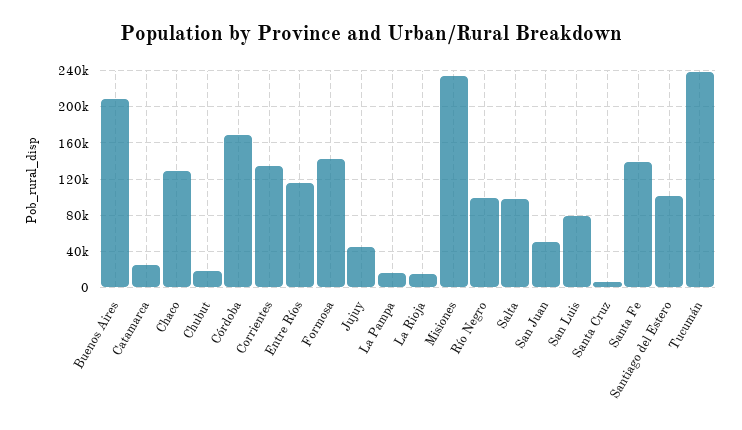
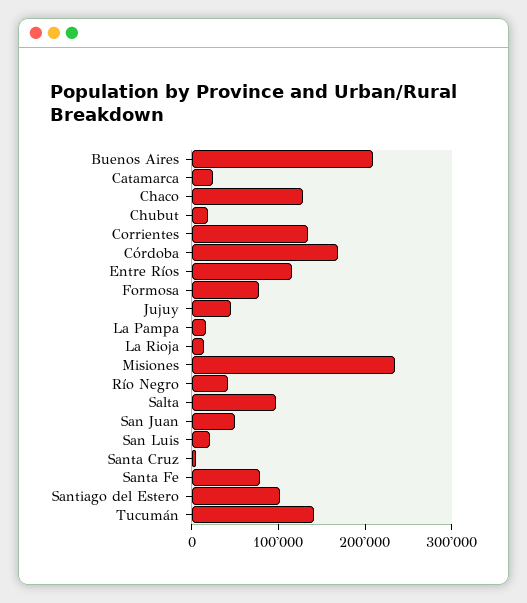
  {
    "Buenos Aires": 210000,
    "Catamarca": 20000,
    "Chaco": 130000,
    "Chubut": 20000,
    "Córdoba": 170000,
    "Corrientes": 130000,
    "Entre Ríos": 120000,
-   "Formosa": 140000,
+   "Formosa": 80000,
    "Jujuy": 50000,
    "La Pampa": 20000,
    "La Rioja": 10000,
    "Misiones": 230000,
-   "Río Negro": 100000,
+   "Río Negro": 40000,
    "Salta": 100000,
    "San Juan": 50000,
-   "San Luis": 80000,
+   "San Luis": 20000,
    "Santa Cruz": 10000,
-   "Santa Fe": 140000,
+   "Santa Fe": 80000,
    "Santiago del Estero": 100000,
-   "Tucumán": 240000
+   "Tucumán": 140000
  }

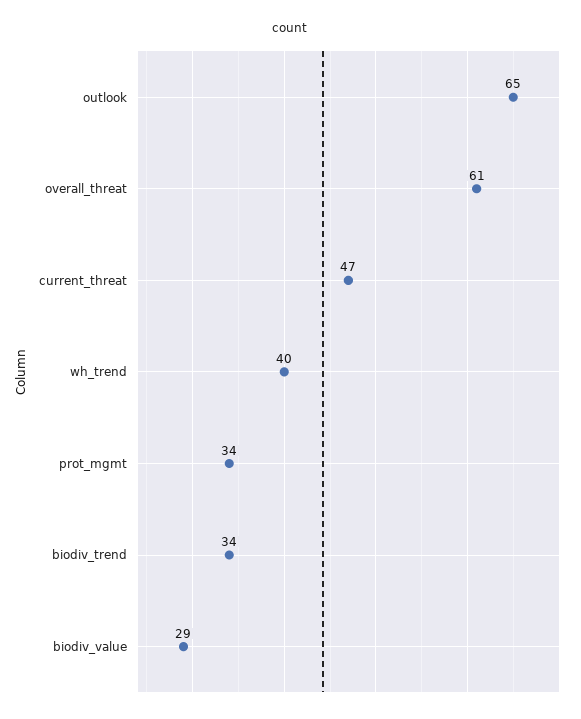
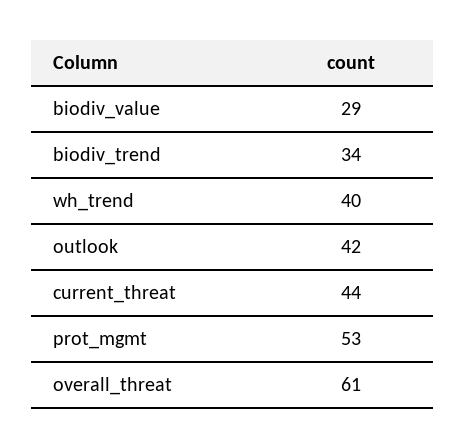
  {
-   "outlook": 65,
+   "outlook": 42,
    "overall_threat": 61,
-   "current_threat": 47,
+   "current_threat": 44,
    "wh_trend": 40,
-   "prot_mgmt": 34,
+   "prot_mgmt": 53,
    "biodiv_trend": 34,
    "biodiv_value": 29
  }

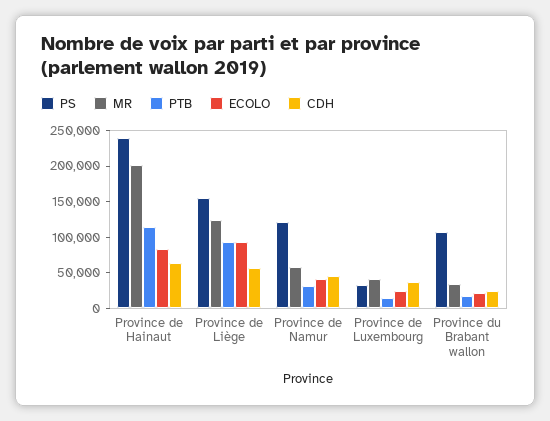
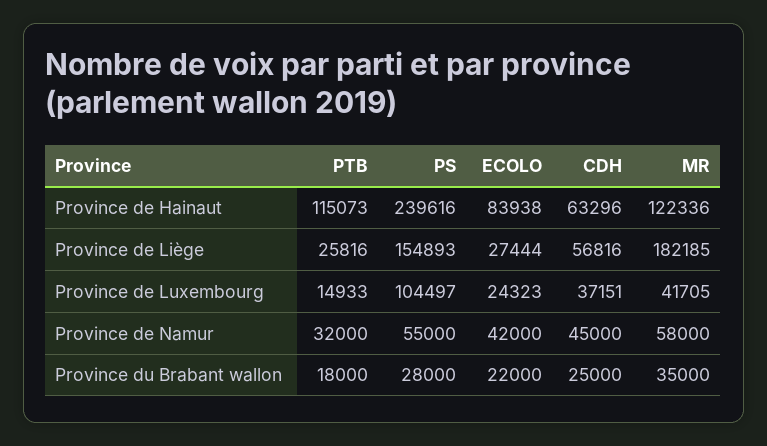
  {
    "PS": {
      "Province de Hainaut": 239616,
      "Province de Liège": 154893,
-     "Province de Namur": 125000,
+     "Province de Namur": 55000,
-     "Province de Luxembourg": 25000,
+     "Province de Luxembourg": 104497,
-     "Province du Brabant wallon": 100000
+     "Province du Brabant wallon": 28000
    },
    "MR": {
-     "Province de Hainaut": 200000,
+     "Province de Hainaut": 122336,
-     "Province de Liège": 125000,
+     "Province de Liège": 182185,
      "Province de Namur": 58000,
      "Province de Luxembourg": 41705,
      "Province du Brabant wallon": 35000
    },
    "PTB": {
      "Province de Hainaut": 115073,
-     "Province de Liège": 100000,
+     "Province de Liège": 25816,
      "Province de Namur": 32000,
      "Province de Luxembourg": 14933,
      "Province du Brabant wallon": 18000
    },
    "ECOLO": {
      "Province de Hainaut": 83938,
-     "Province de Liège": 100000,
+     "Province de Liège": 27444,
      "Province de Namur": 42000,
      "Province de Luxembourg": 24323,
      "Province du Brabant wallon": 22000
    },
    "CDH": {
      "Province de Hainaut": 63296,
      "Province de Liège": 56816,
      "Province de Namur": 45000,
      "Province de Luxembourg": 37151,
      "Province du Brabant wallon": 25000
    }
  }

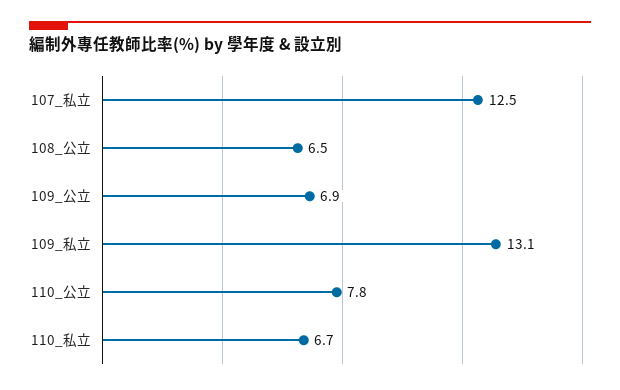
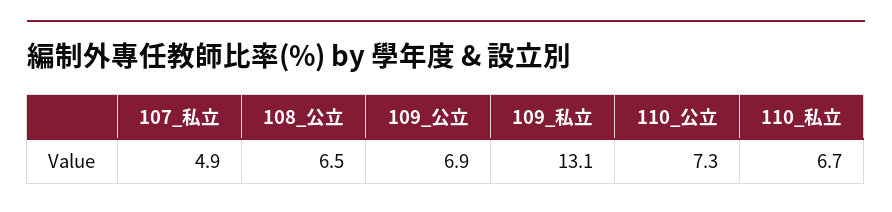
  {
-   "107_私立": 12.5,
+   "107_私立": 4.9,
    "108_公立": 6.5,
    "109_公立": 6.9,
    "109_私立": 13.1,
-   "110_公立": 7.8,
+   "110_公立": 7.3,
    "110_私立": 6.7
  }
————————
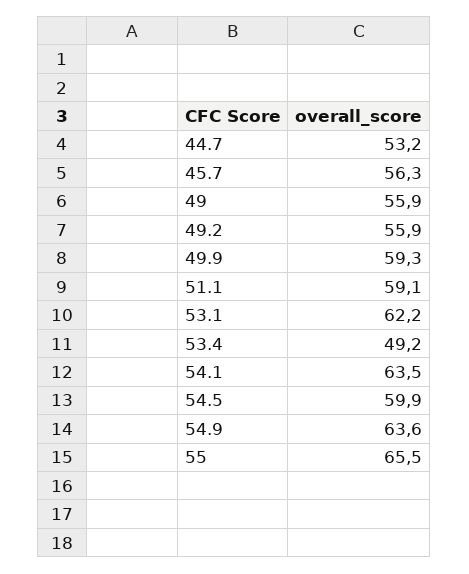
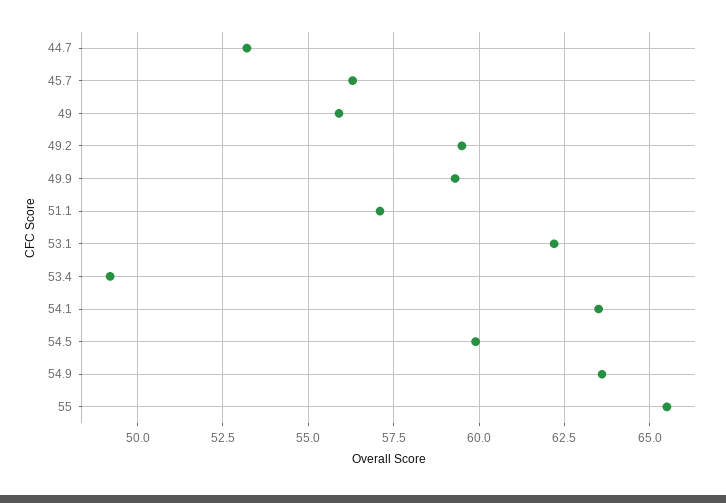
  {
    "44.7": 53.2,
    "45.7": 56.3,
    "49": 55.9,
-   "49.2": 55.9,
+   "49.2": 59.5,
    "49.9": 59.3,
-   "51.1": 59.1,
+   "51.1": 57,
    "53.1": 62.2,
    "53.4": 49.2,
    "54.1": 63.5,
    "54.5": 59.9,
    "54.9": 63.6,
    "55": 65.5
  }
————————
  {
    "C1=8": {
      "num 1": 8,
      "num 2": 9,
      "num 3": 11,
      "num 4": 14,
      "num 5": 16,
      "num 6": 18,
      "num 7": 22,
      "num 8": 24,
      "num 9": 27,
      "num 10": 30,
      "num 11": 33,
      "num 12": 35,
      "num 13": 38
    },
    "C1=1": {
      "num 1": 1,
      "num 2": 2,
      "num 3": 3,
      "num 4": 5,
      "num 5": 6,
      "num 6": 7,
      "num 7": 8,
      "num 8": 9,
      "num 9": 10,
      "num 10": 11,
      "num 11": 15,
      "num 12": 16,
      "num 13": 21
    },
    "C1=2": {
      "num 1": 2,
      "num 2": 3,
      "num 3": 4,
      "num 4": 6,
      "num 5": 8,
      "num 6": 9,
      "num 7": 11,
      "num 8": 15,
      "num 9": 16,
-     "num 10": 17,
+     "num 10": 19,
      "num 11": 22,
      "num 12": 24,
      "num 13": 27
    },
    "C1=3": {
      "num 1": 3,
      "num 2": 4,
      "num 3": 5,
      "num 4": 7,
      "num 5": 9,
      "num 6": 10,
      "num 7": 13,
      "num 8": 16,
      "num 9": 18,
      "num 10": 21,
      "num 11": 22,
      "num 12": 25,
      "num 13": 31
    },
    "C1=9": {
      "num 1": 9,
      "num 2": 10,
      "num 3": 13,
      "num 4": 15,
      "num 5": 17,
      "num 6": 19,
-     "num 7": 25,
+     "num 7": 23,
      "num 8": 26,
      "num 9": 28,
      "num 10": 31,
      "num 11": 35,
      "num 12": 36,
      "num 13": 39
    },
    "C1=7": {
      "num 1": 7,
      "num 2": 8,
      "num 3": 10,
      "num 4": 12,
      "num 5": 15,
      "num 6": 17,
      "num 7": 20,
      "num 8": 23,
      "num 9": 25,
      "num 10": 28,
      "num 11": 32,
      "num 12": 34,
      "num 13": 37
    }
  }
————————
• [Problem statement]: Copy each line of the listing that includes "Liège".

• [Result below]:
      "Province de Liège": 154893,
-     "Province de Liège": 125000,
+     "Province de Liège": 182185,
-     "Province de Liège": 100000,
+     "Province de Liège": 25816,
-     "Province de Liège": 100000,
+     "Province de Liège": 27444,
      "Province de Liège": 56816,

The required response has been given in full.